The report SHOULD include the following data:

   o  Enough information for the report consumer to re-calculate DMARC
      disposition based on the published policy, message dispositon, and
      SPF, DKIM, and identifier alignment results. {R12}

   o  Data for each sender subdomain separately from mail from the
      sender's organizational domain, even if no subdomain policy is
      applied. {R13}

   o  Sending and receiving domains {R17}

   o  The policy requested by the Domain Owner and the policy actually
      applied (if different) {R18}

   o  The number of successful authentications {R19}

   o  The counts of messages based on all messages received even if
      their delivery is ultimately blocked by other filtering agents {R20}

=cut

};

sub verify_external_reporting {

=head2 Verify External Destinations

  1.  Extract the host portion of the authority component of the URI.
       Call this the "destination host".

   2.  Prepend the string "_report._dmarc".

   3.  Prepend the domain name from which the policy was retrieved.

   4.  Query the DNS for a TXT record at the constructed name.  If the
       result of this request is a temporary DNS error of some kind
       (e.g., a timeout), the Mail Receiver MAY elect to temporarily
       fail the delivery so the verification test can be repeated later.

   5.  If the result includes no TXT resource records or multiple TXT
       resource records, a positive determination of the external
       reporting relationship cannot be made; stop.
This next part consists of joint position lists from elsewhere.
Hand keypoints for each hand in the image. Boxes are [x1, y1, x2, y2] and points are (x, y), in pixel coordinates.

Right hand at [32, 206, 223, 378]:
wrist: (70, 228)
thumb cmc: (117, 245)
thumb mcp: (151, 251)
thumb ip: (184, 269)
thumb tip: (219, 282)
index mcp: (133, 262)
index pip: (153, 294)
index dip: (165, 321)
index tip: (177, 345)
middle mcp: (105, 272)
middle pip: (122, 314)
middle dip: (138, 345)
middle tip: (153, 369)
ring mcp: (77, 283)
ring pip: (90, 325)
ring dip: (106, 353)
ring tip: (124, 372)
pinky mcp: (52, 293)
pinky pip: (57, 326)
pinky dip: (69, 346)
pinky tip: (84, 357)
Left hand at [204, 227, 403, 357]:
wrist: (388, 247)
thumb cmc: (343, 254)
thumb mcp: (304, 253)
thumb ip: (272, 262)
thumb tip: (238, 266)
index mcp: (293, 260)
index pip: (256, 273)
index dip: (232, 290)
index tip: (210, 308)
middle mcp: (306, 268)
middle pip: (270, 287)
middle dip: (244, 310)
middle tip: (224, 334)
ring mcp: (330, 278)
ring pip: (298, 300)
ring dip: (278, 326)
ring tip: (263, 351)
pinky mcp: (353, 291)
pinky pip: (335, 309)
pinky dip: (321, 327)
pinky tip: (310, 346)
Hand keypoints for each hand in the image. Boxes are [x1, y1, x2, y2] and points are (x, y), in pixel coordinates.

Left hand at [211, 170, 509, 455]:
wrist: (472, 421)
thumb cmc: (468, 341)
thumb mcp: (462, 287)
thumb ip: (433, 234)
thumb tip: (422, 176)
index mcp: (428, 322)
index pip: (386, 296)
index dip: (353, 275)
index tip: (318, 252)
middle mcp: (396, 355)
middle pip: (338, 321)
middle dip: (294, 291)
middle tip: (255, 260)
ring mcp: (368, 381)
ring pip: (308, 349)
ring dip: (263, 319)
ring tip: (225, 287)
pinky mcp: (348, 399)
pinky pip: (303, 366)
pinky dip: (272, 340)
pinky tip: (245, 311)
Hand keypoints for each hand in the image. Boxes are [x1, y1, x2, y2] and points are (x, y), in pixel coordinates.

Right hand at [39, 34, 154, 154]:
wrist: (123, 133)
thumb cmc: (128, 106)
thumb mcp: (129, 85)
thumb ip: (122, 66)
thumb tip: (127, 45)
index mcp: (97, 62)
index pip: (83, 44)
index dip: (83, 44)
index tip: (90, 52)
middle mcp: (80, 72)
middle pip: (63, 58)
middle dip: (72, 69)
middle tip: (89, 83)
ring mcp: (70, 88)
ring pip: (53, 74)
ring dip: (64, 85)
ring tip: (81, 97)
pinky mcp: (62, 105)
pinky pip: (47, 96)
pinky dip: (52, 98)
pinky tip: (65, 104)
   6.  Parse the result, if any, as a series of "tag=value" pairs, i.e.,
       the same overall format as the policy record.  In particular, the
       "v=DMARC1" tag is mandatory and MUST appear first in the list.
       If at least that tag is present and the record overall is
       syntactically valid per Section 6.3, then the external reporting
       arrangement was authorized by the destination ADMD.

   7.  If a "rua" or "ruf" tag is thus discovered, replace the
       corresponding value extracted from the domain's DMARC policy
       record with the one found in this record.  This permits the
       report receiver to override the report destination.  However, to
       prevent loops or indirect abuse, the overriding URI MUST use the
       same destination host from the first step.

=cut

}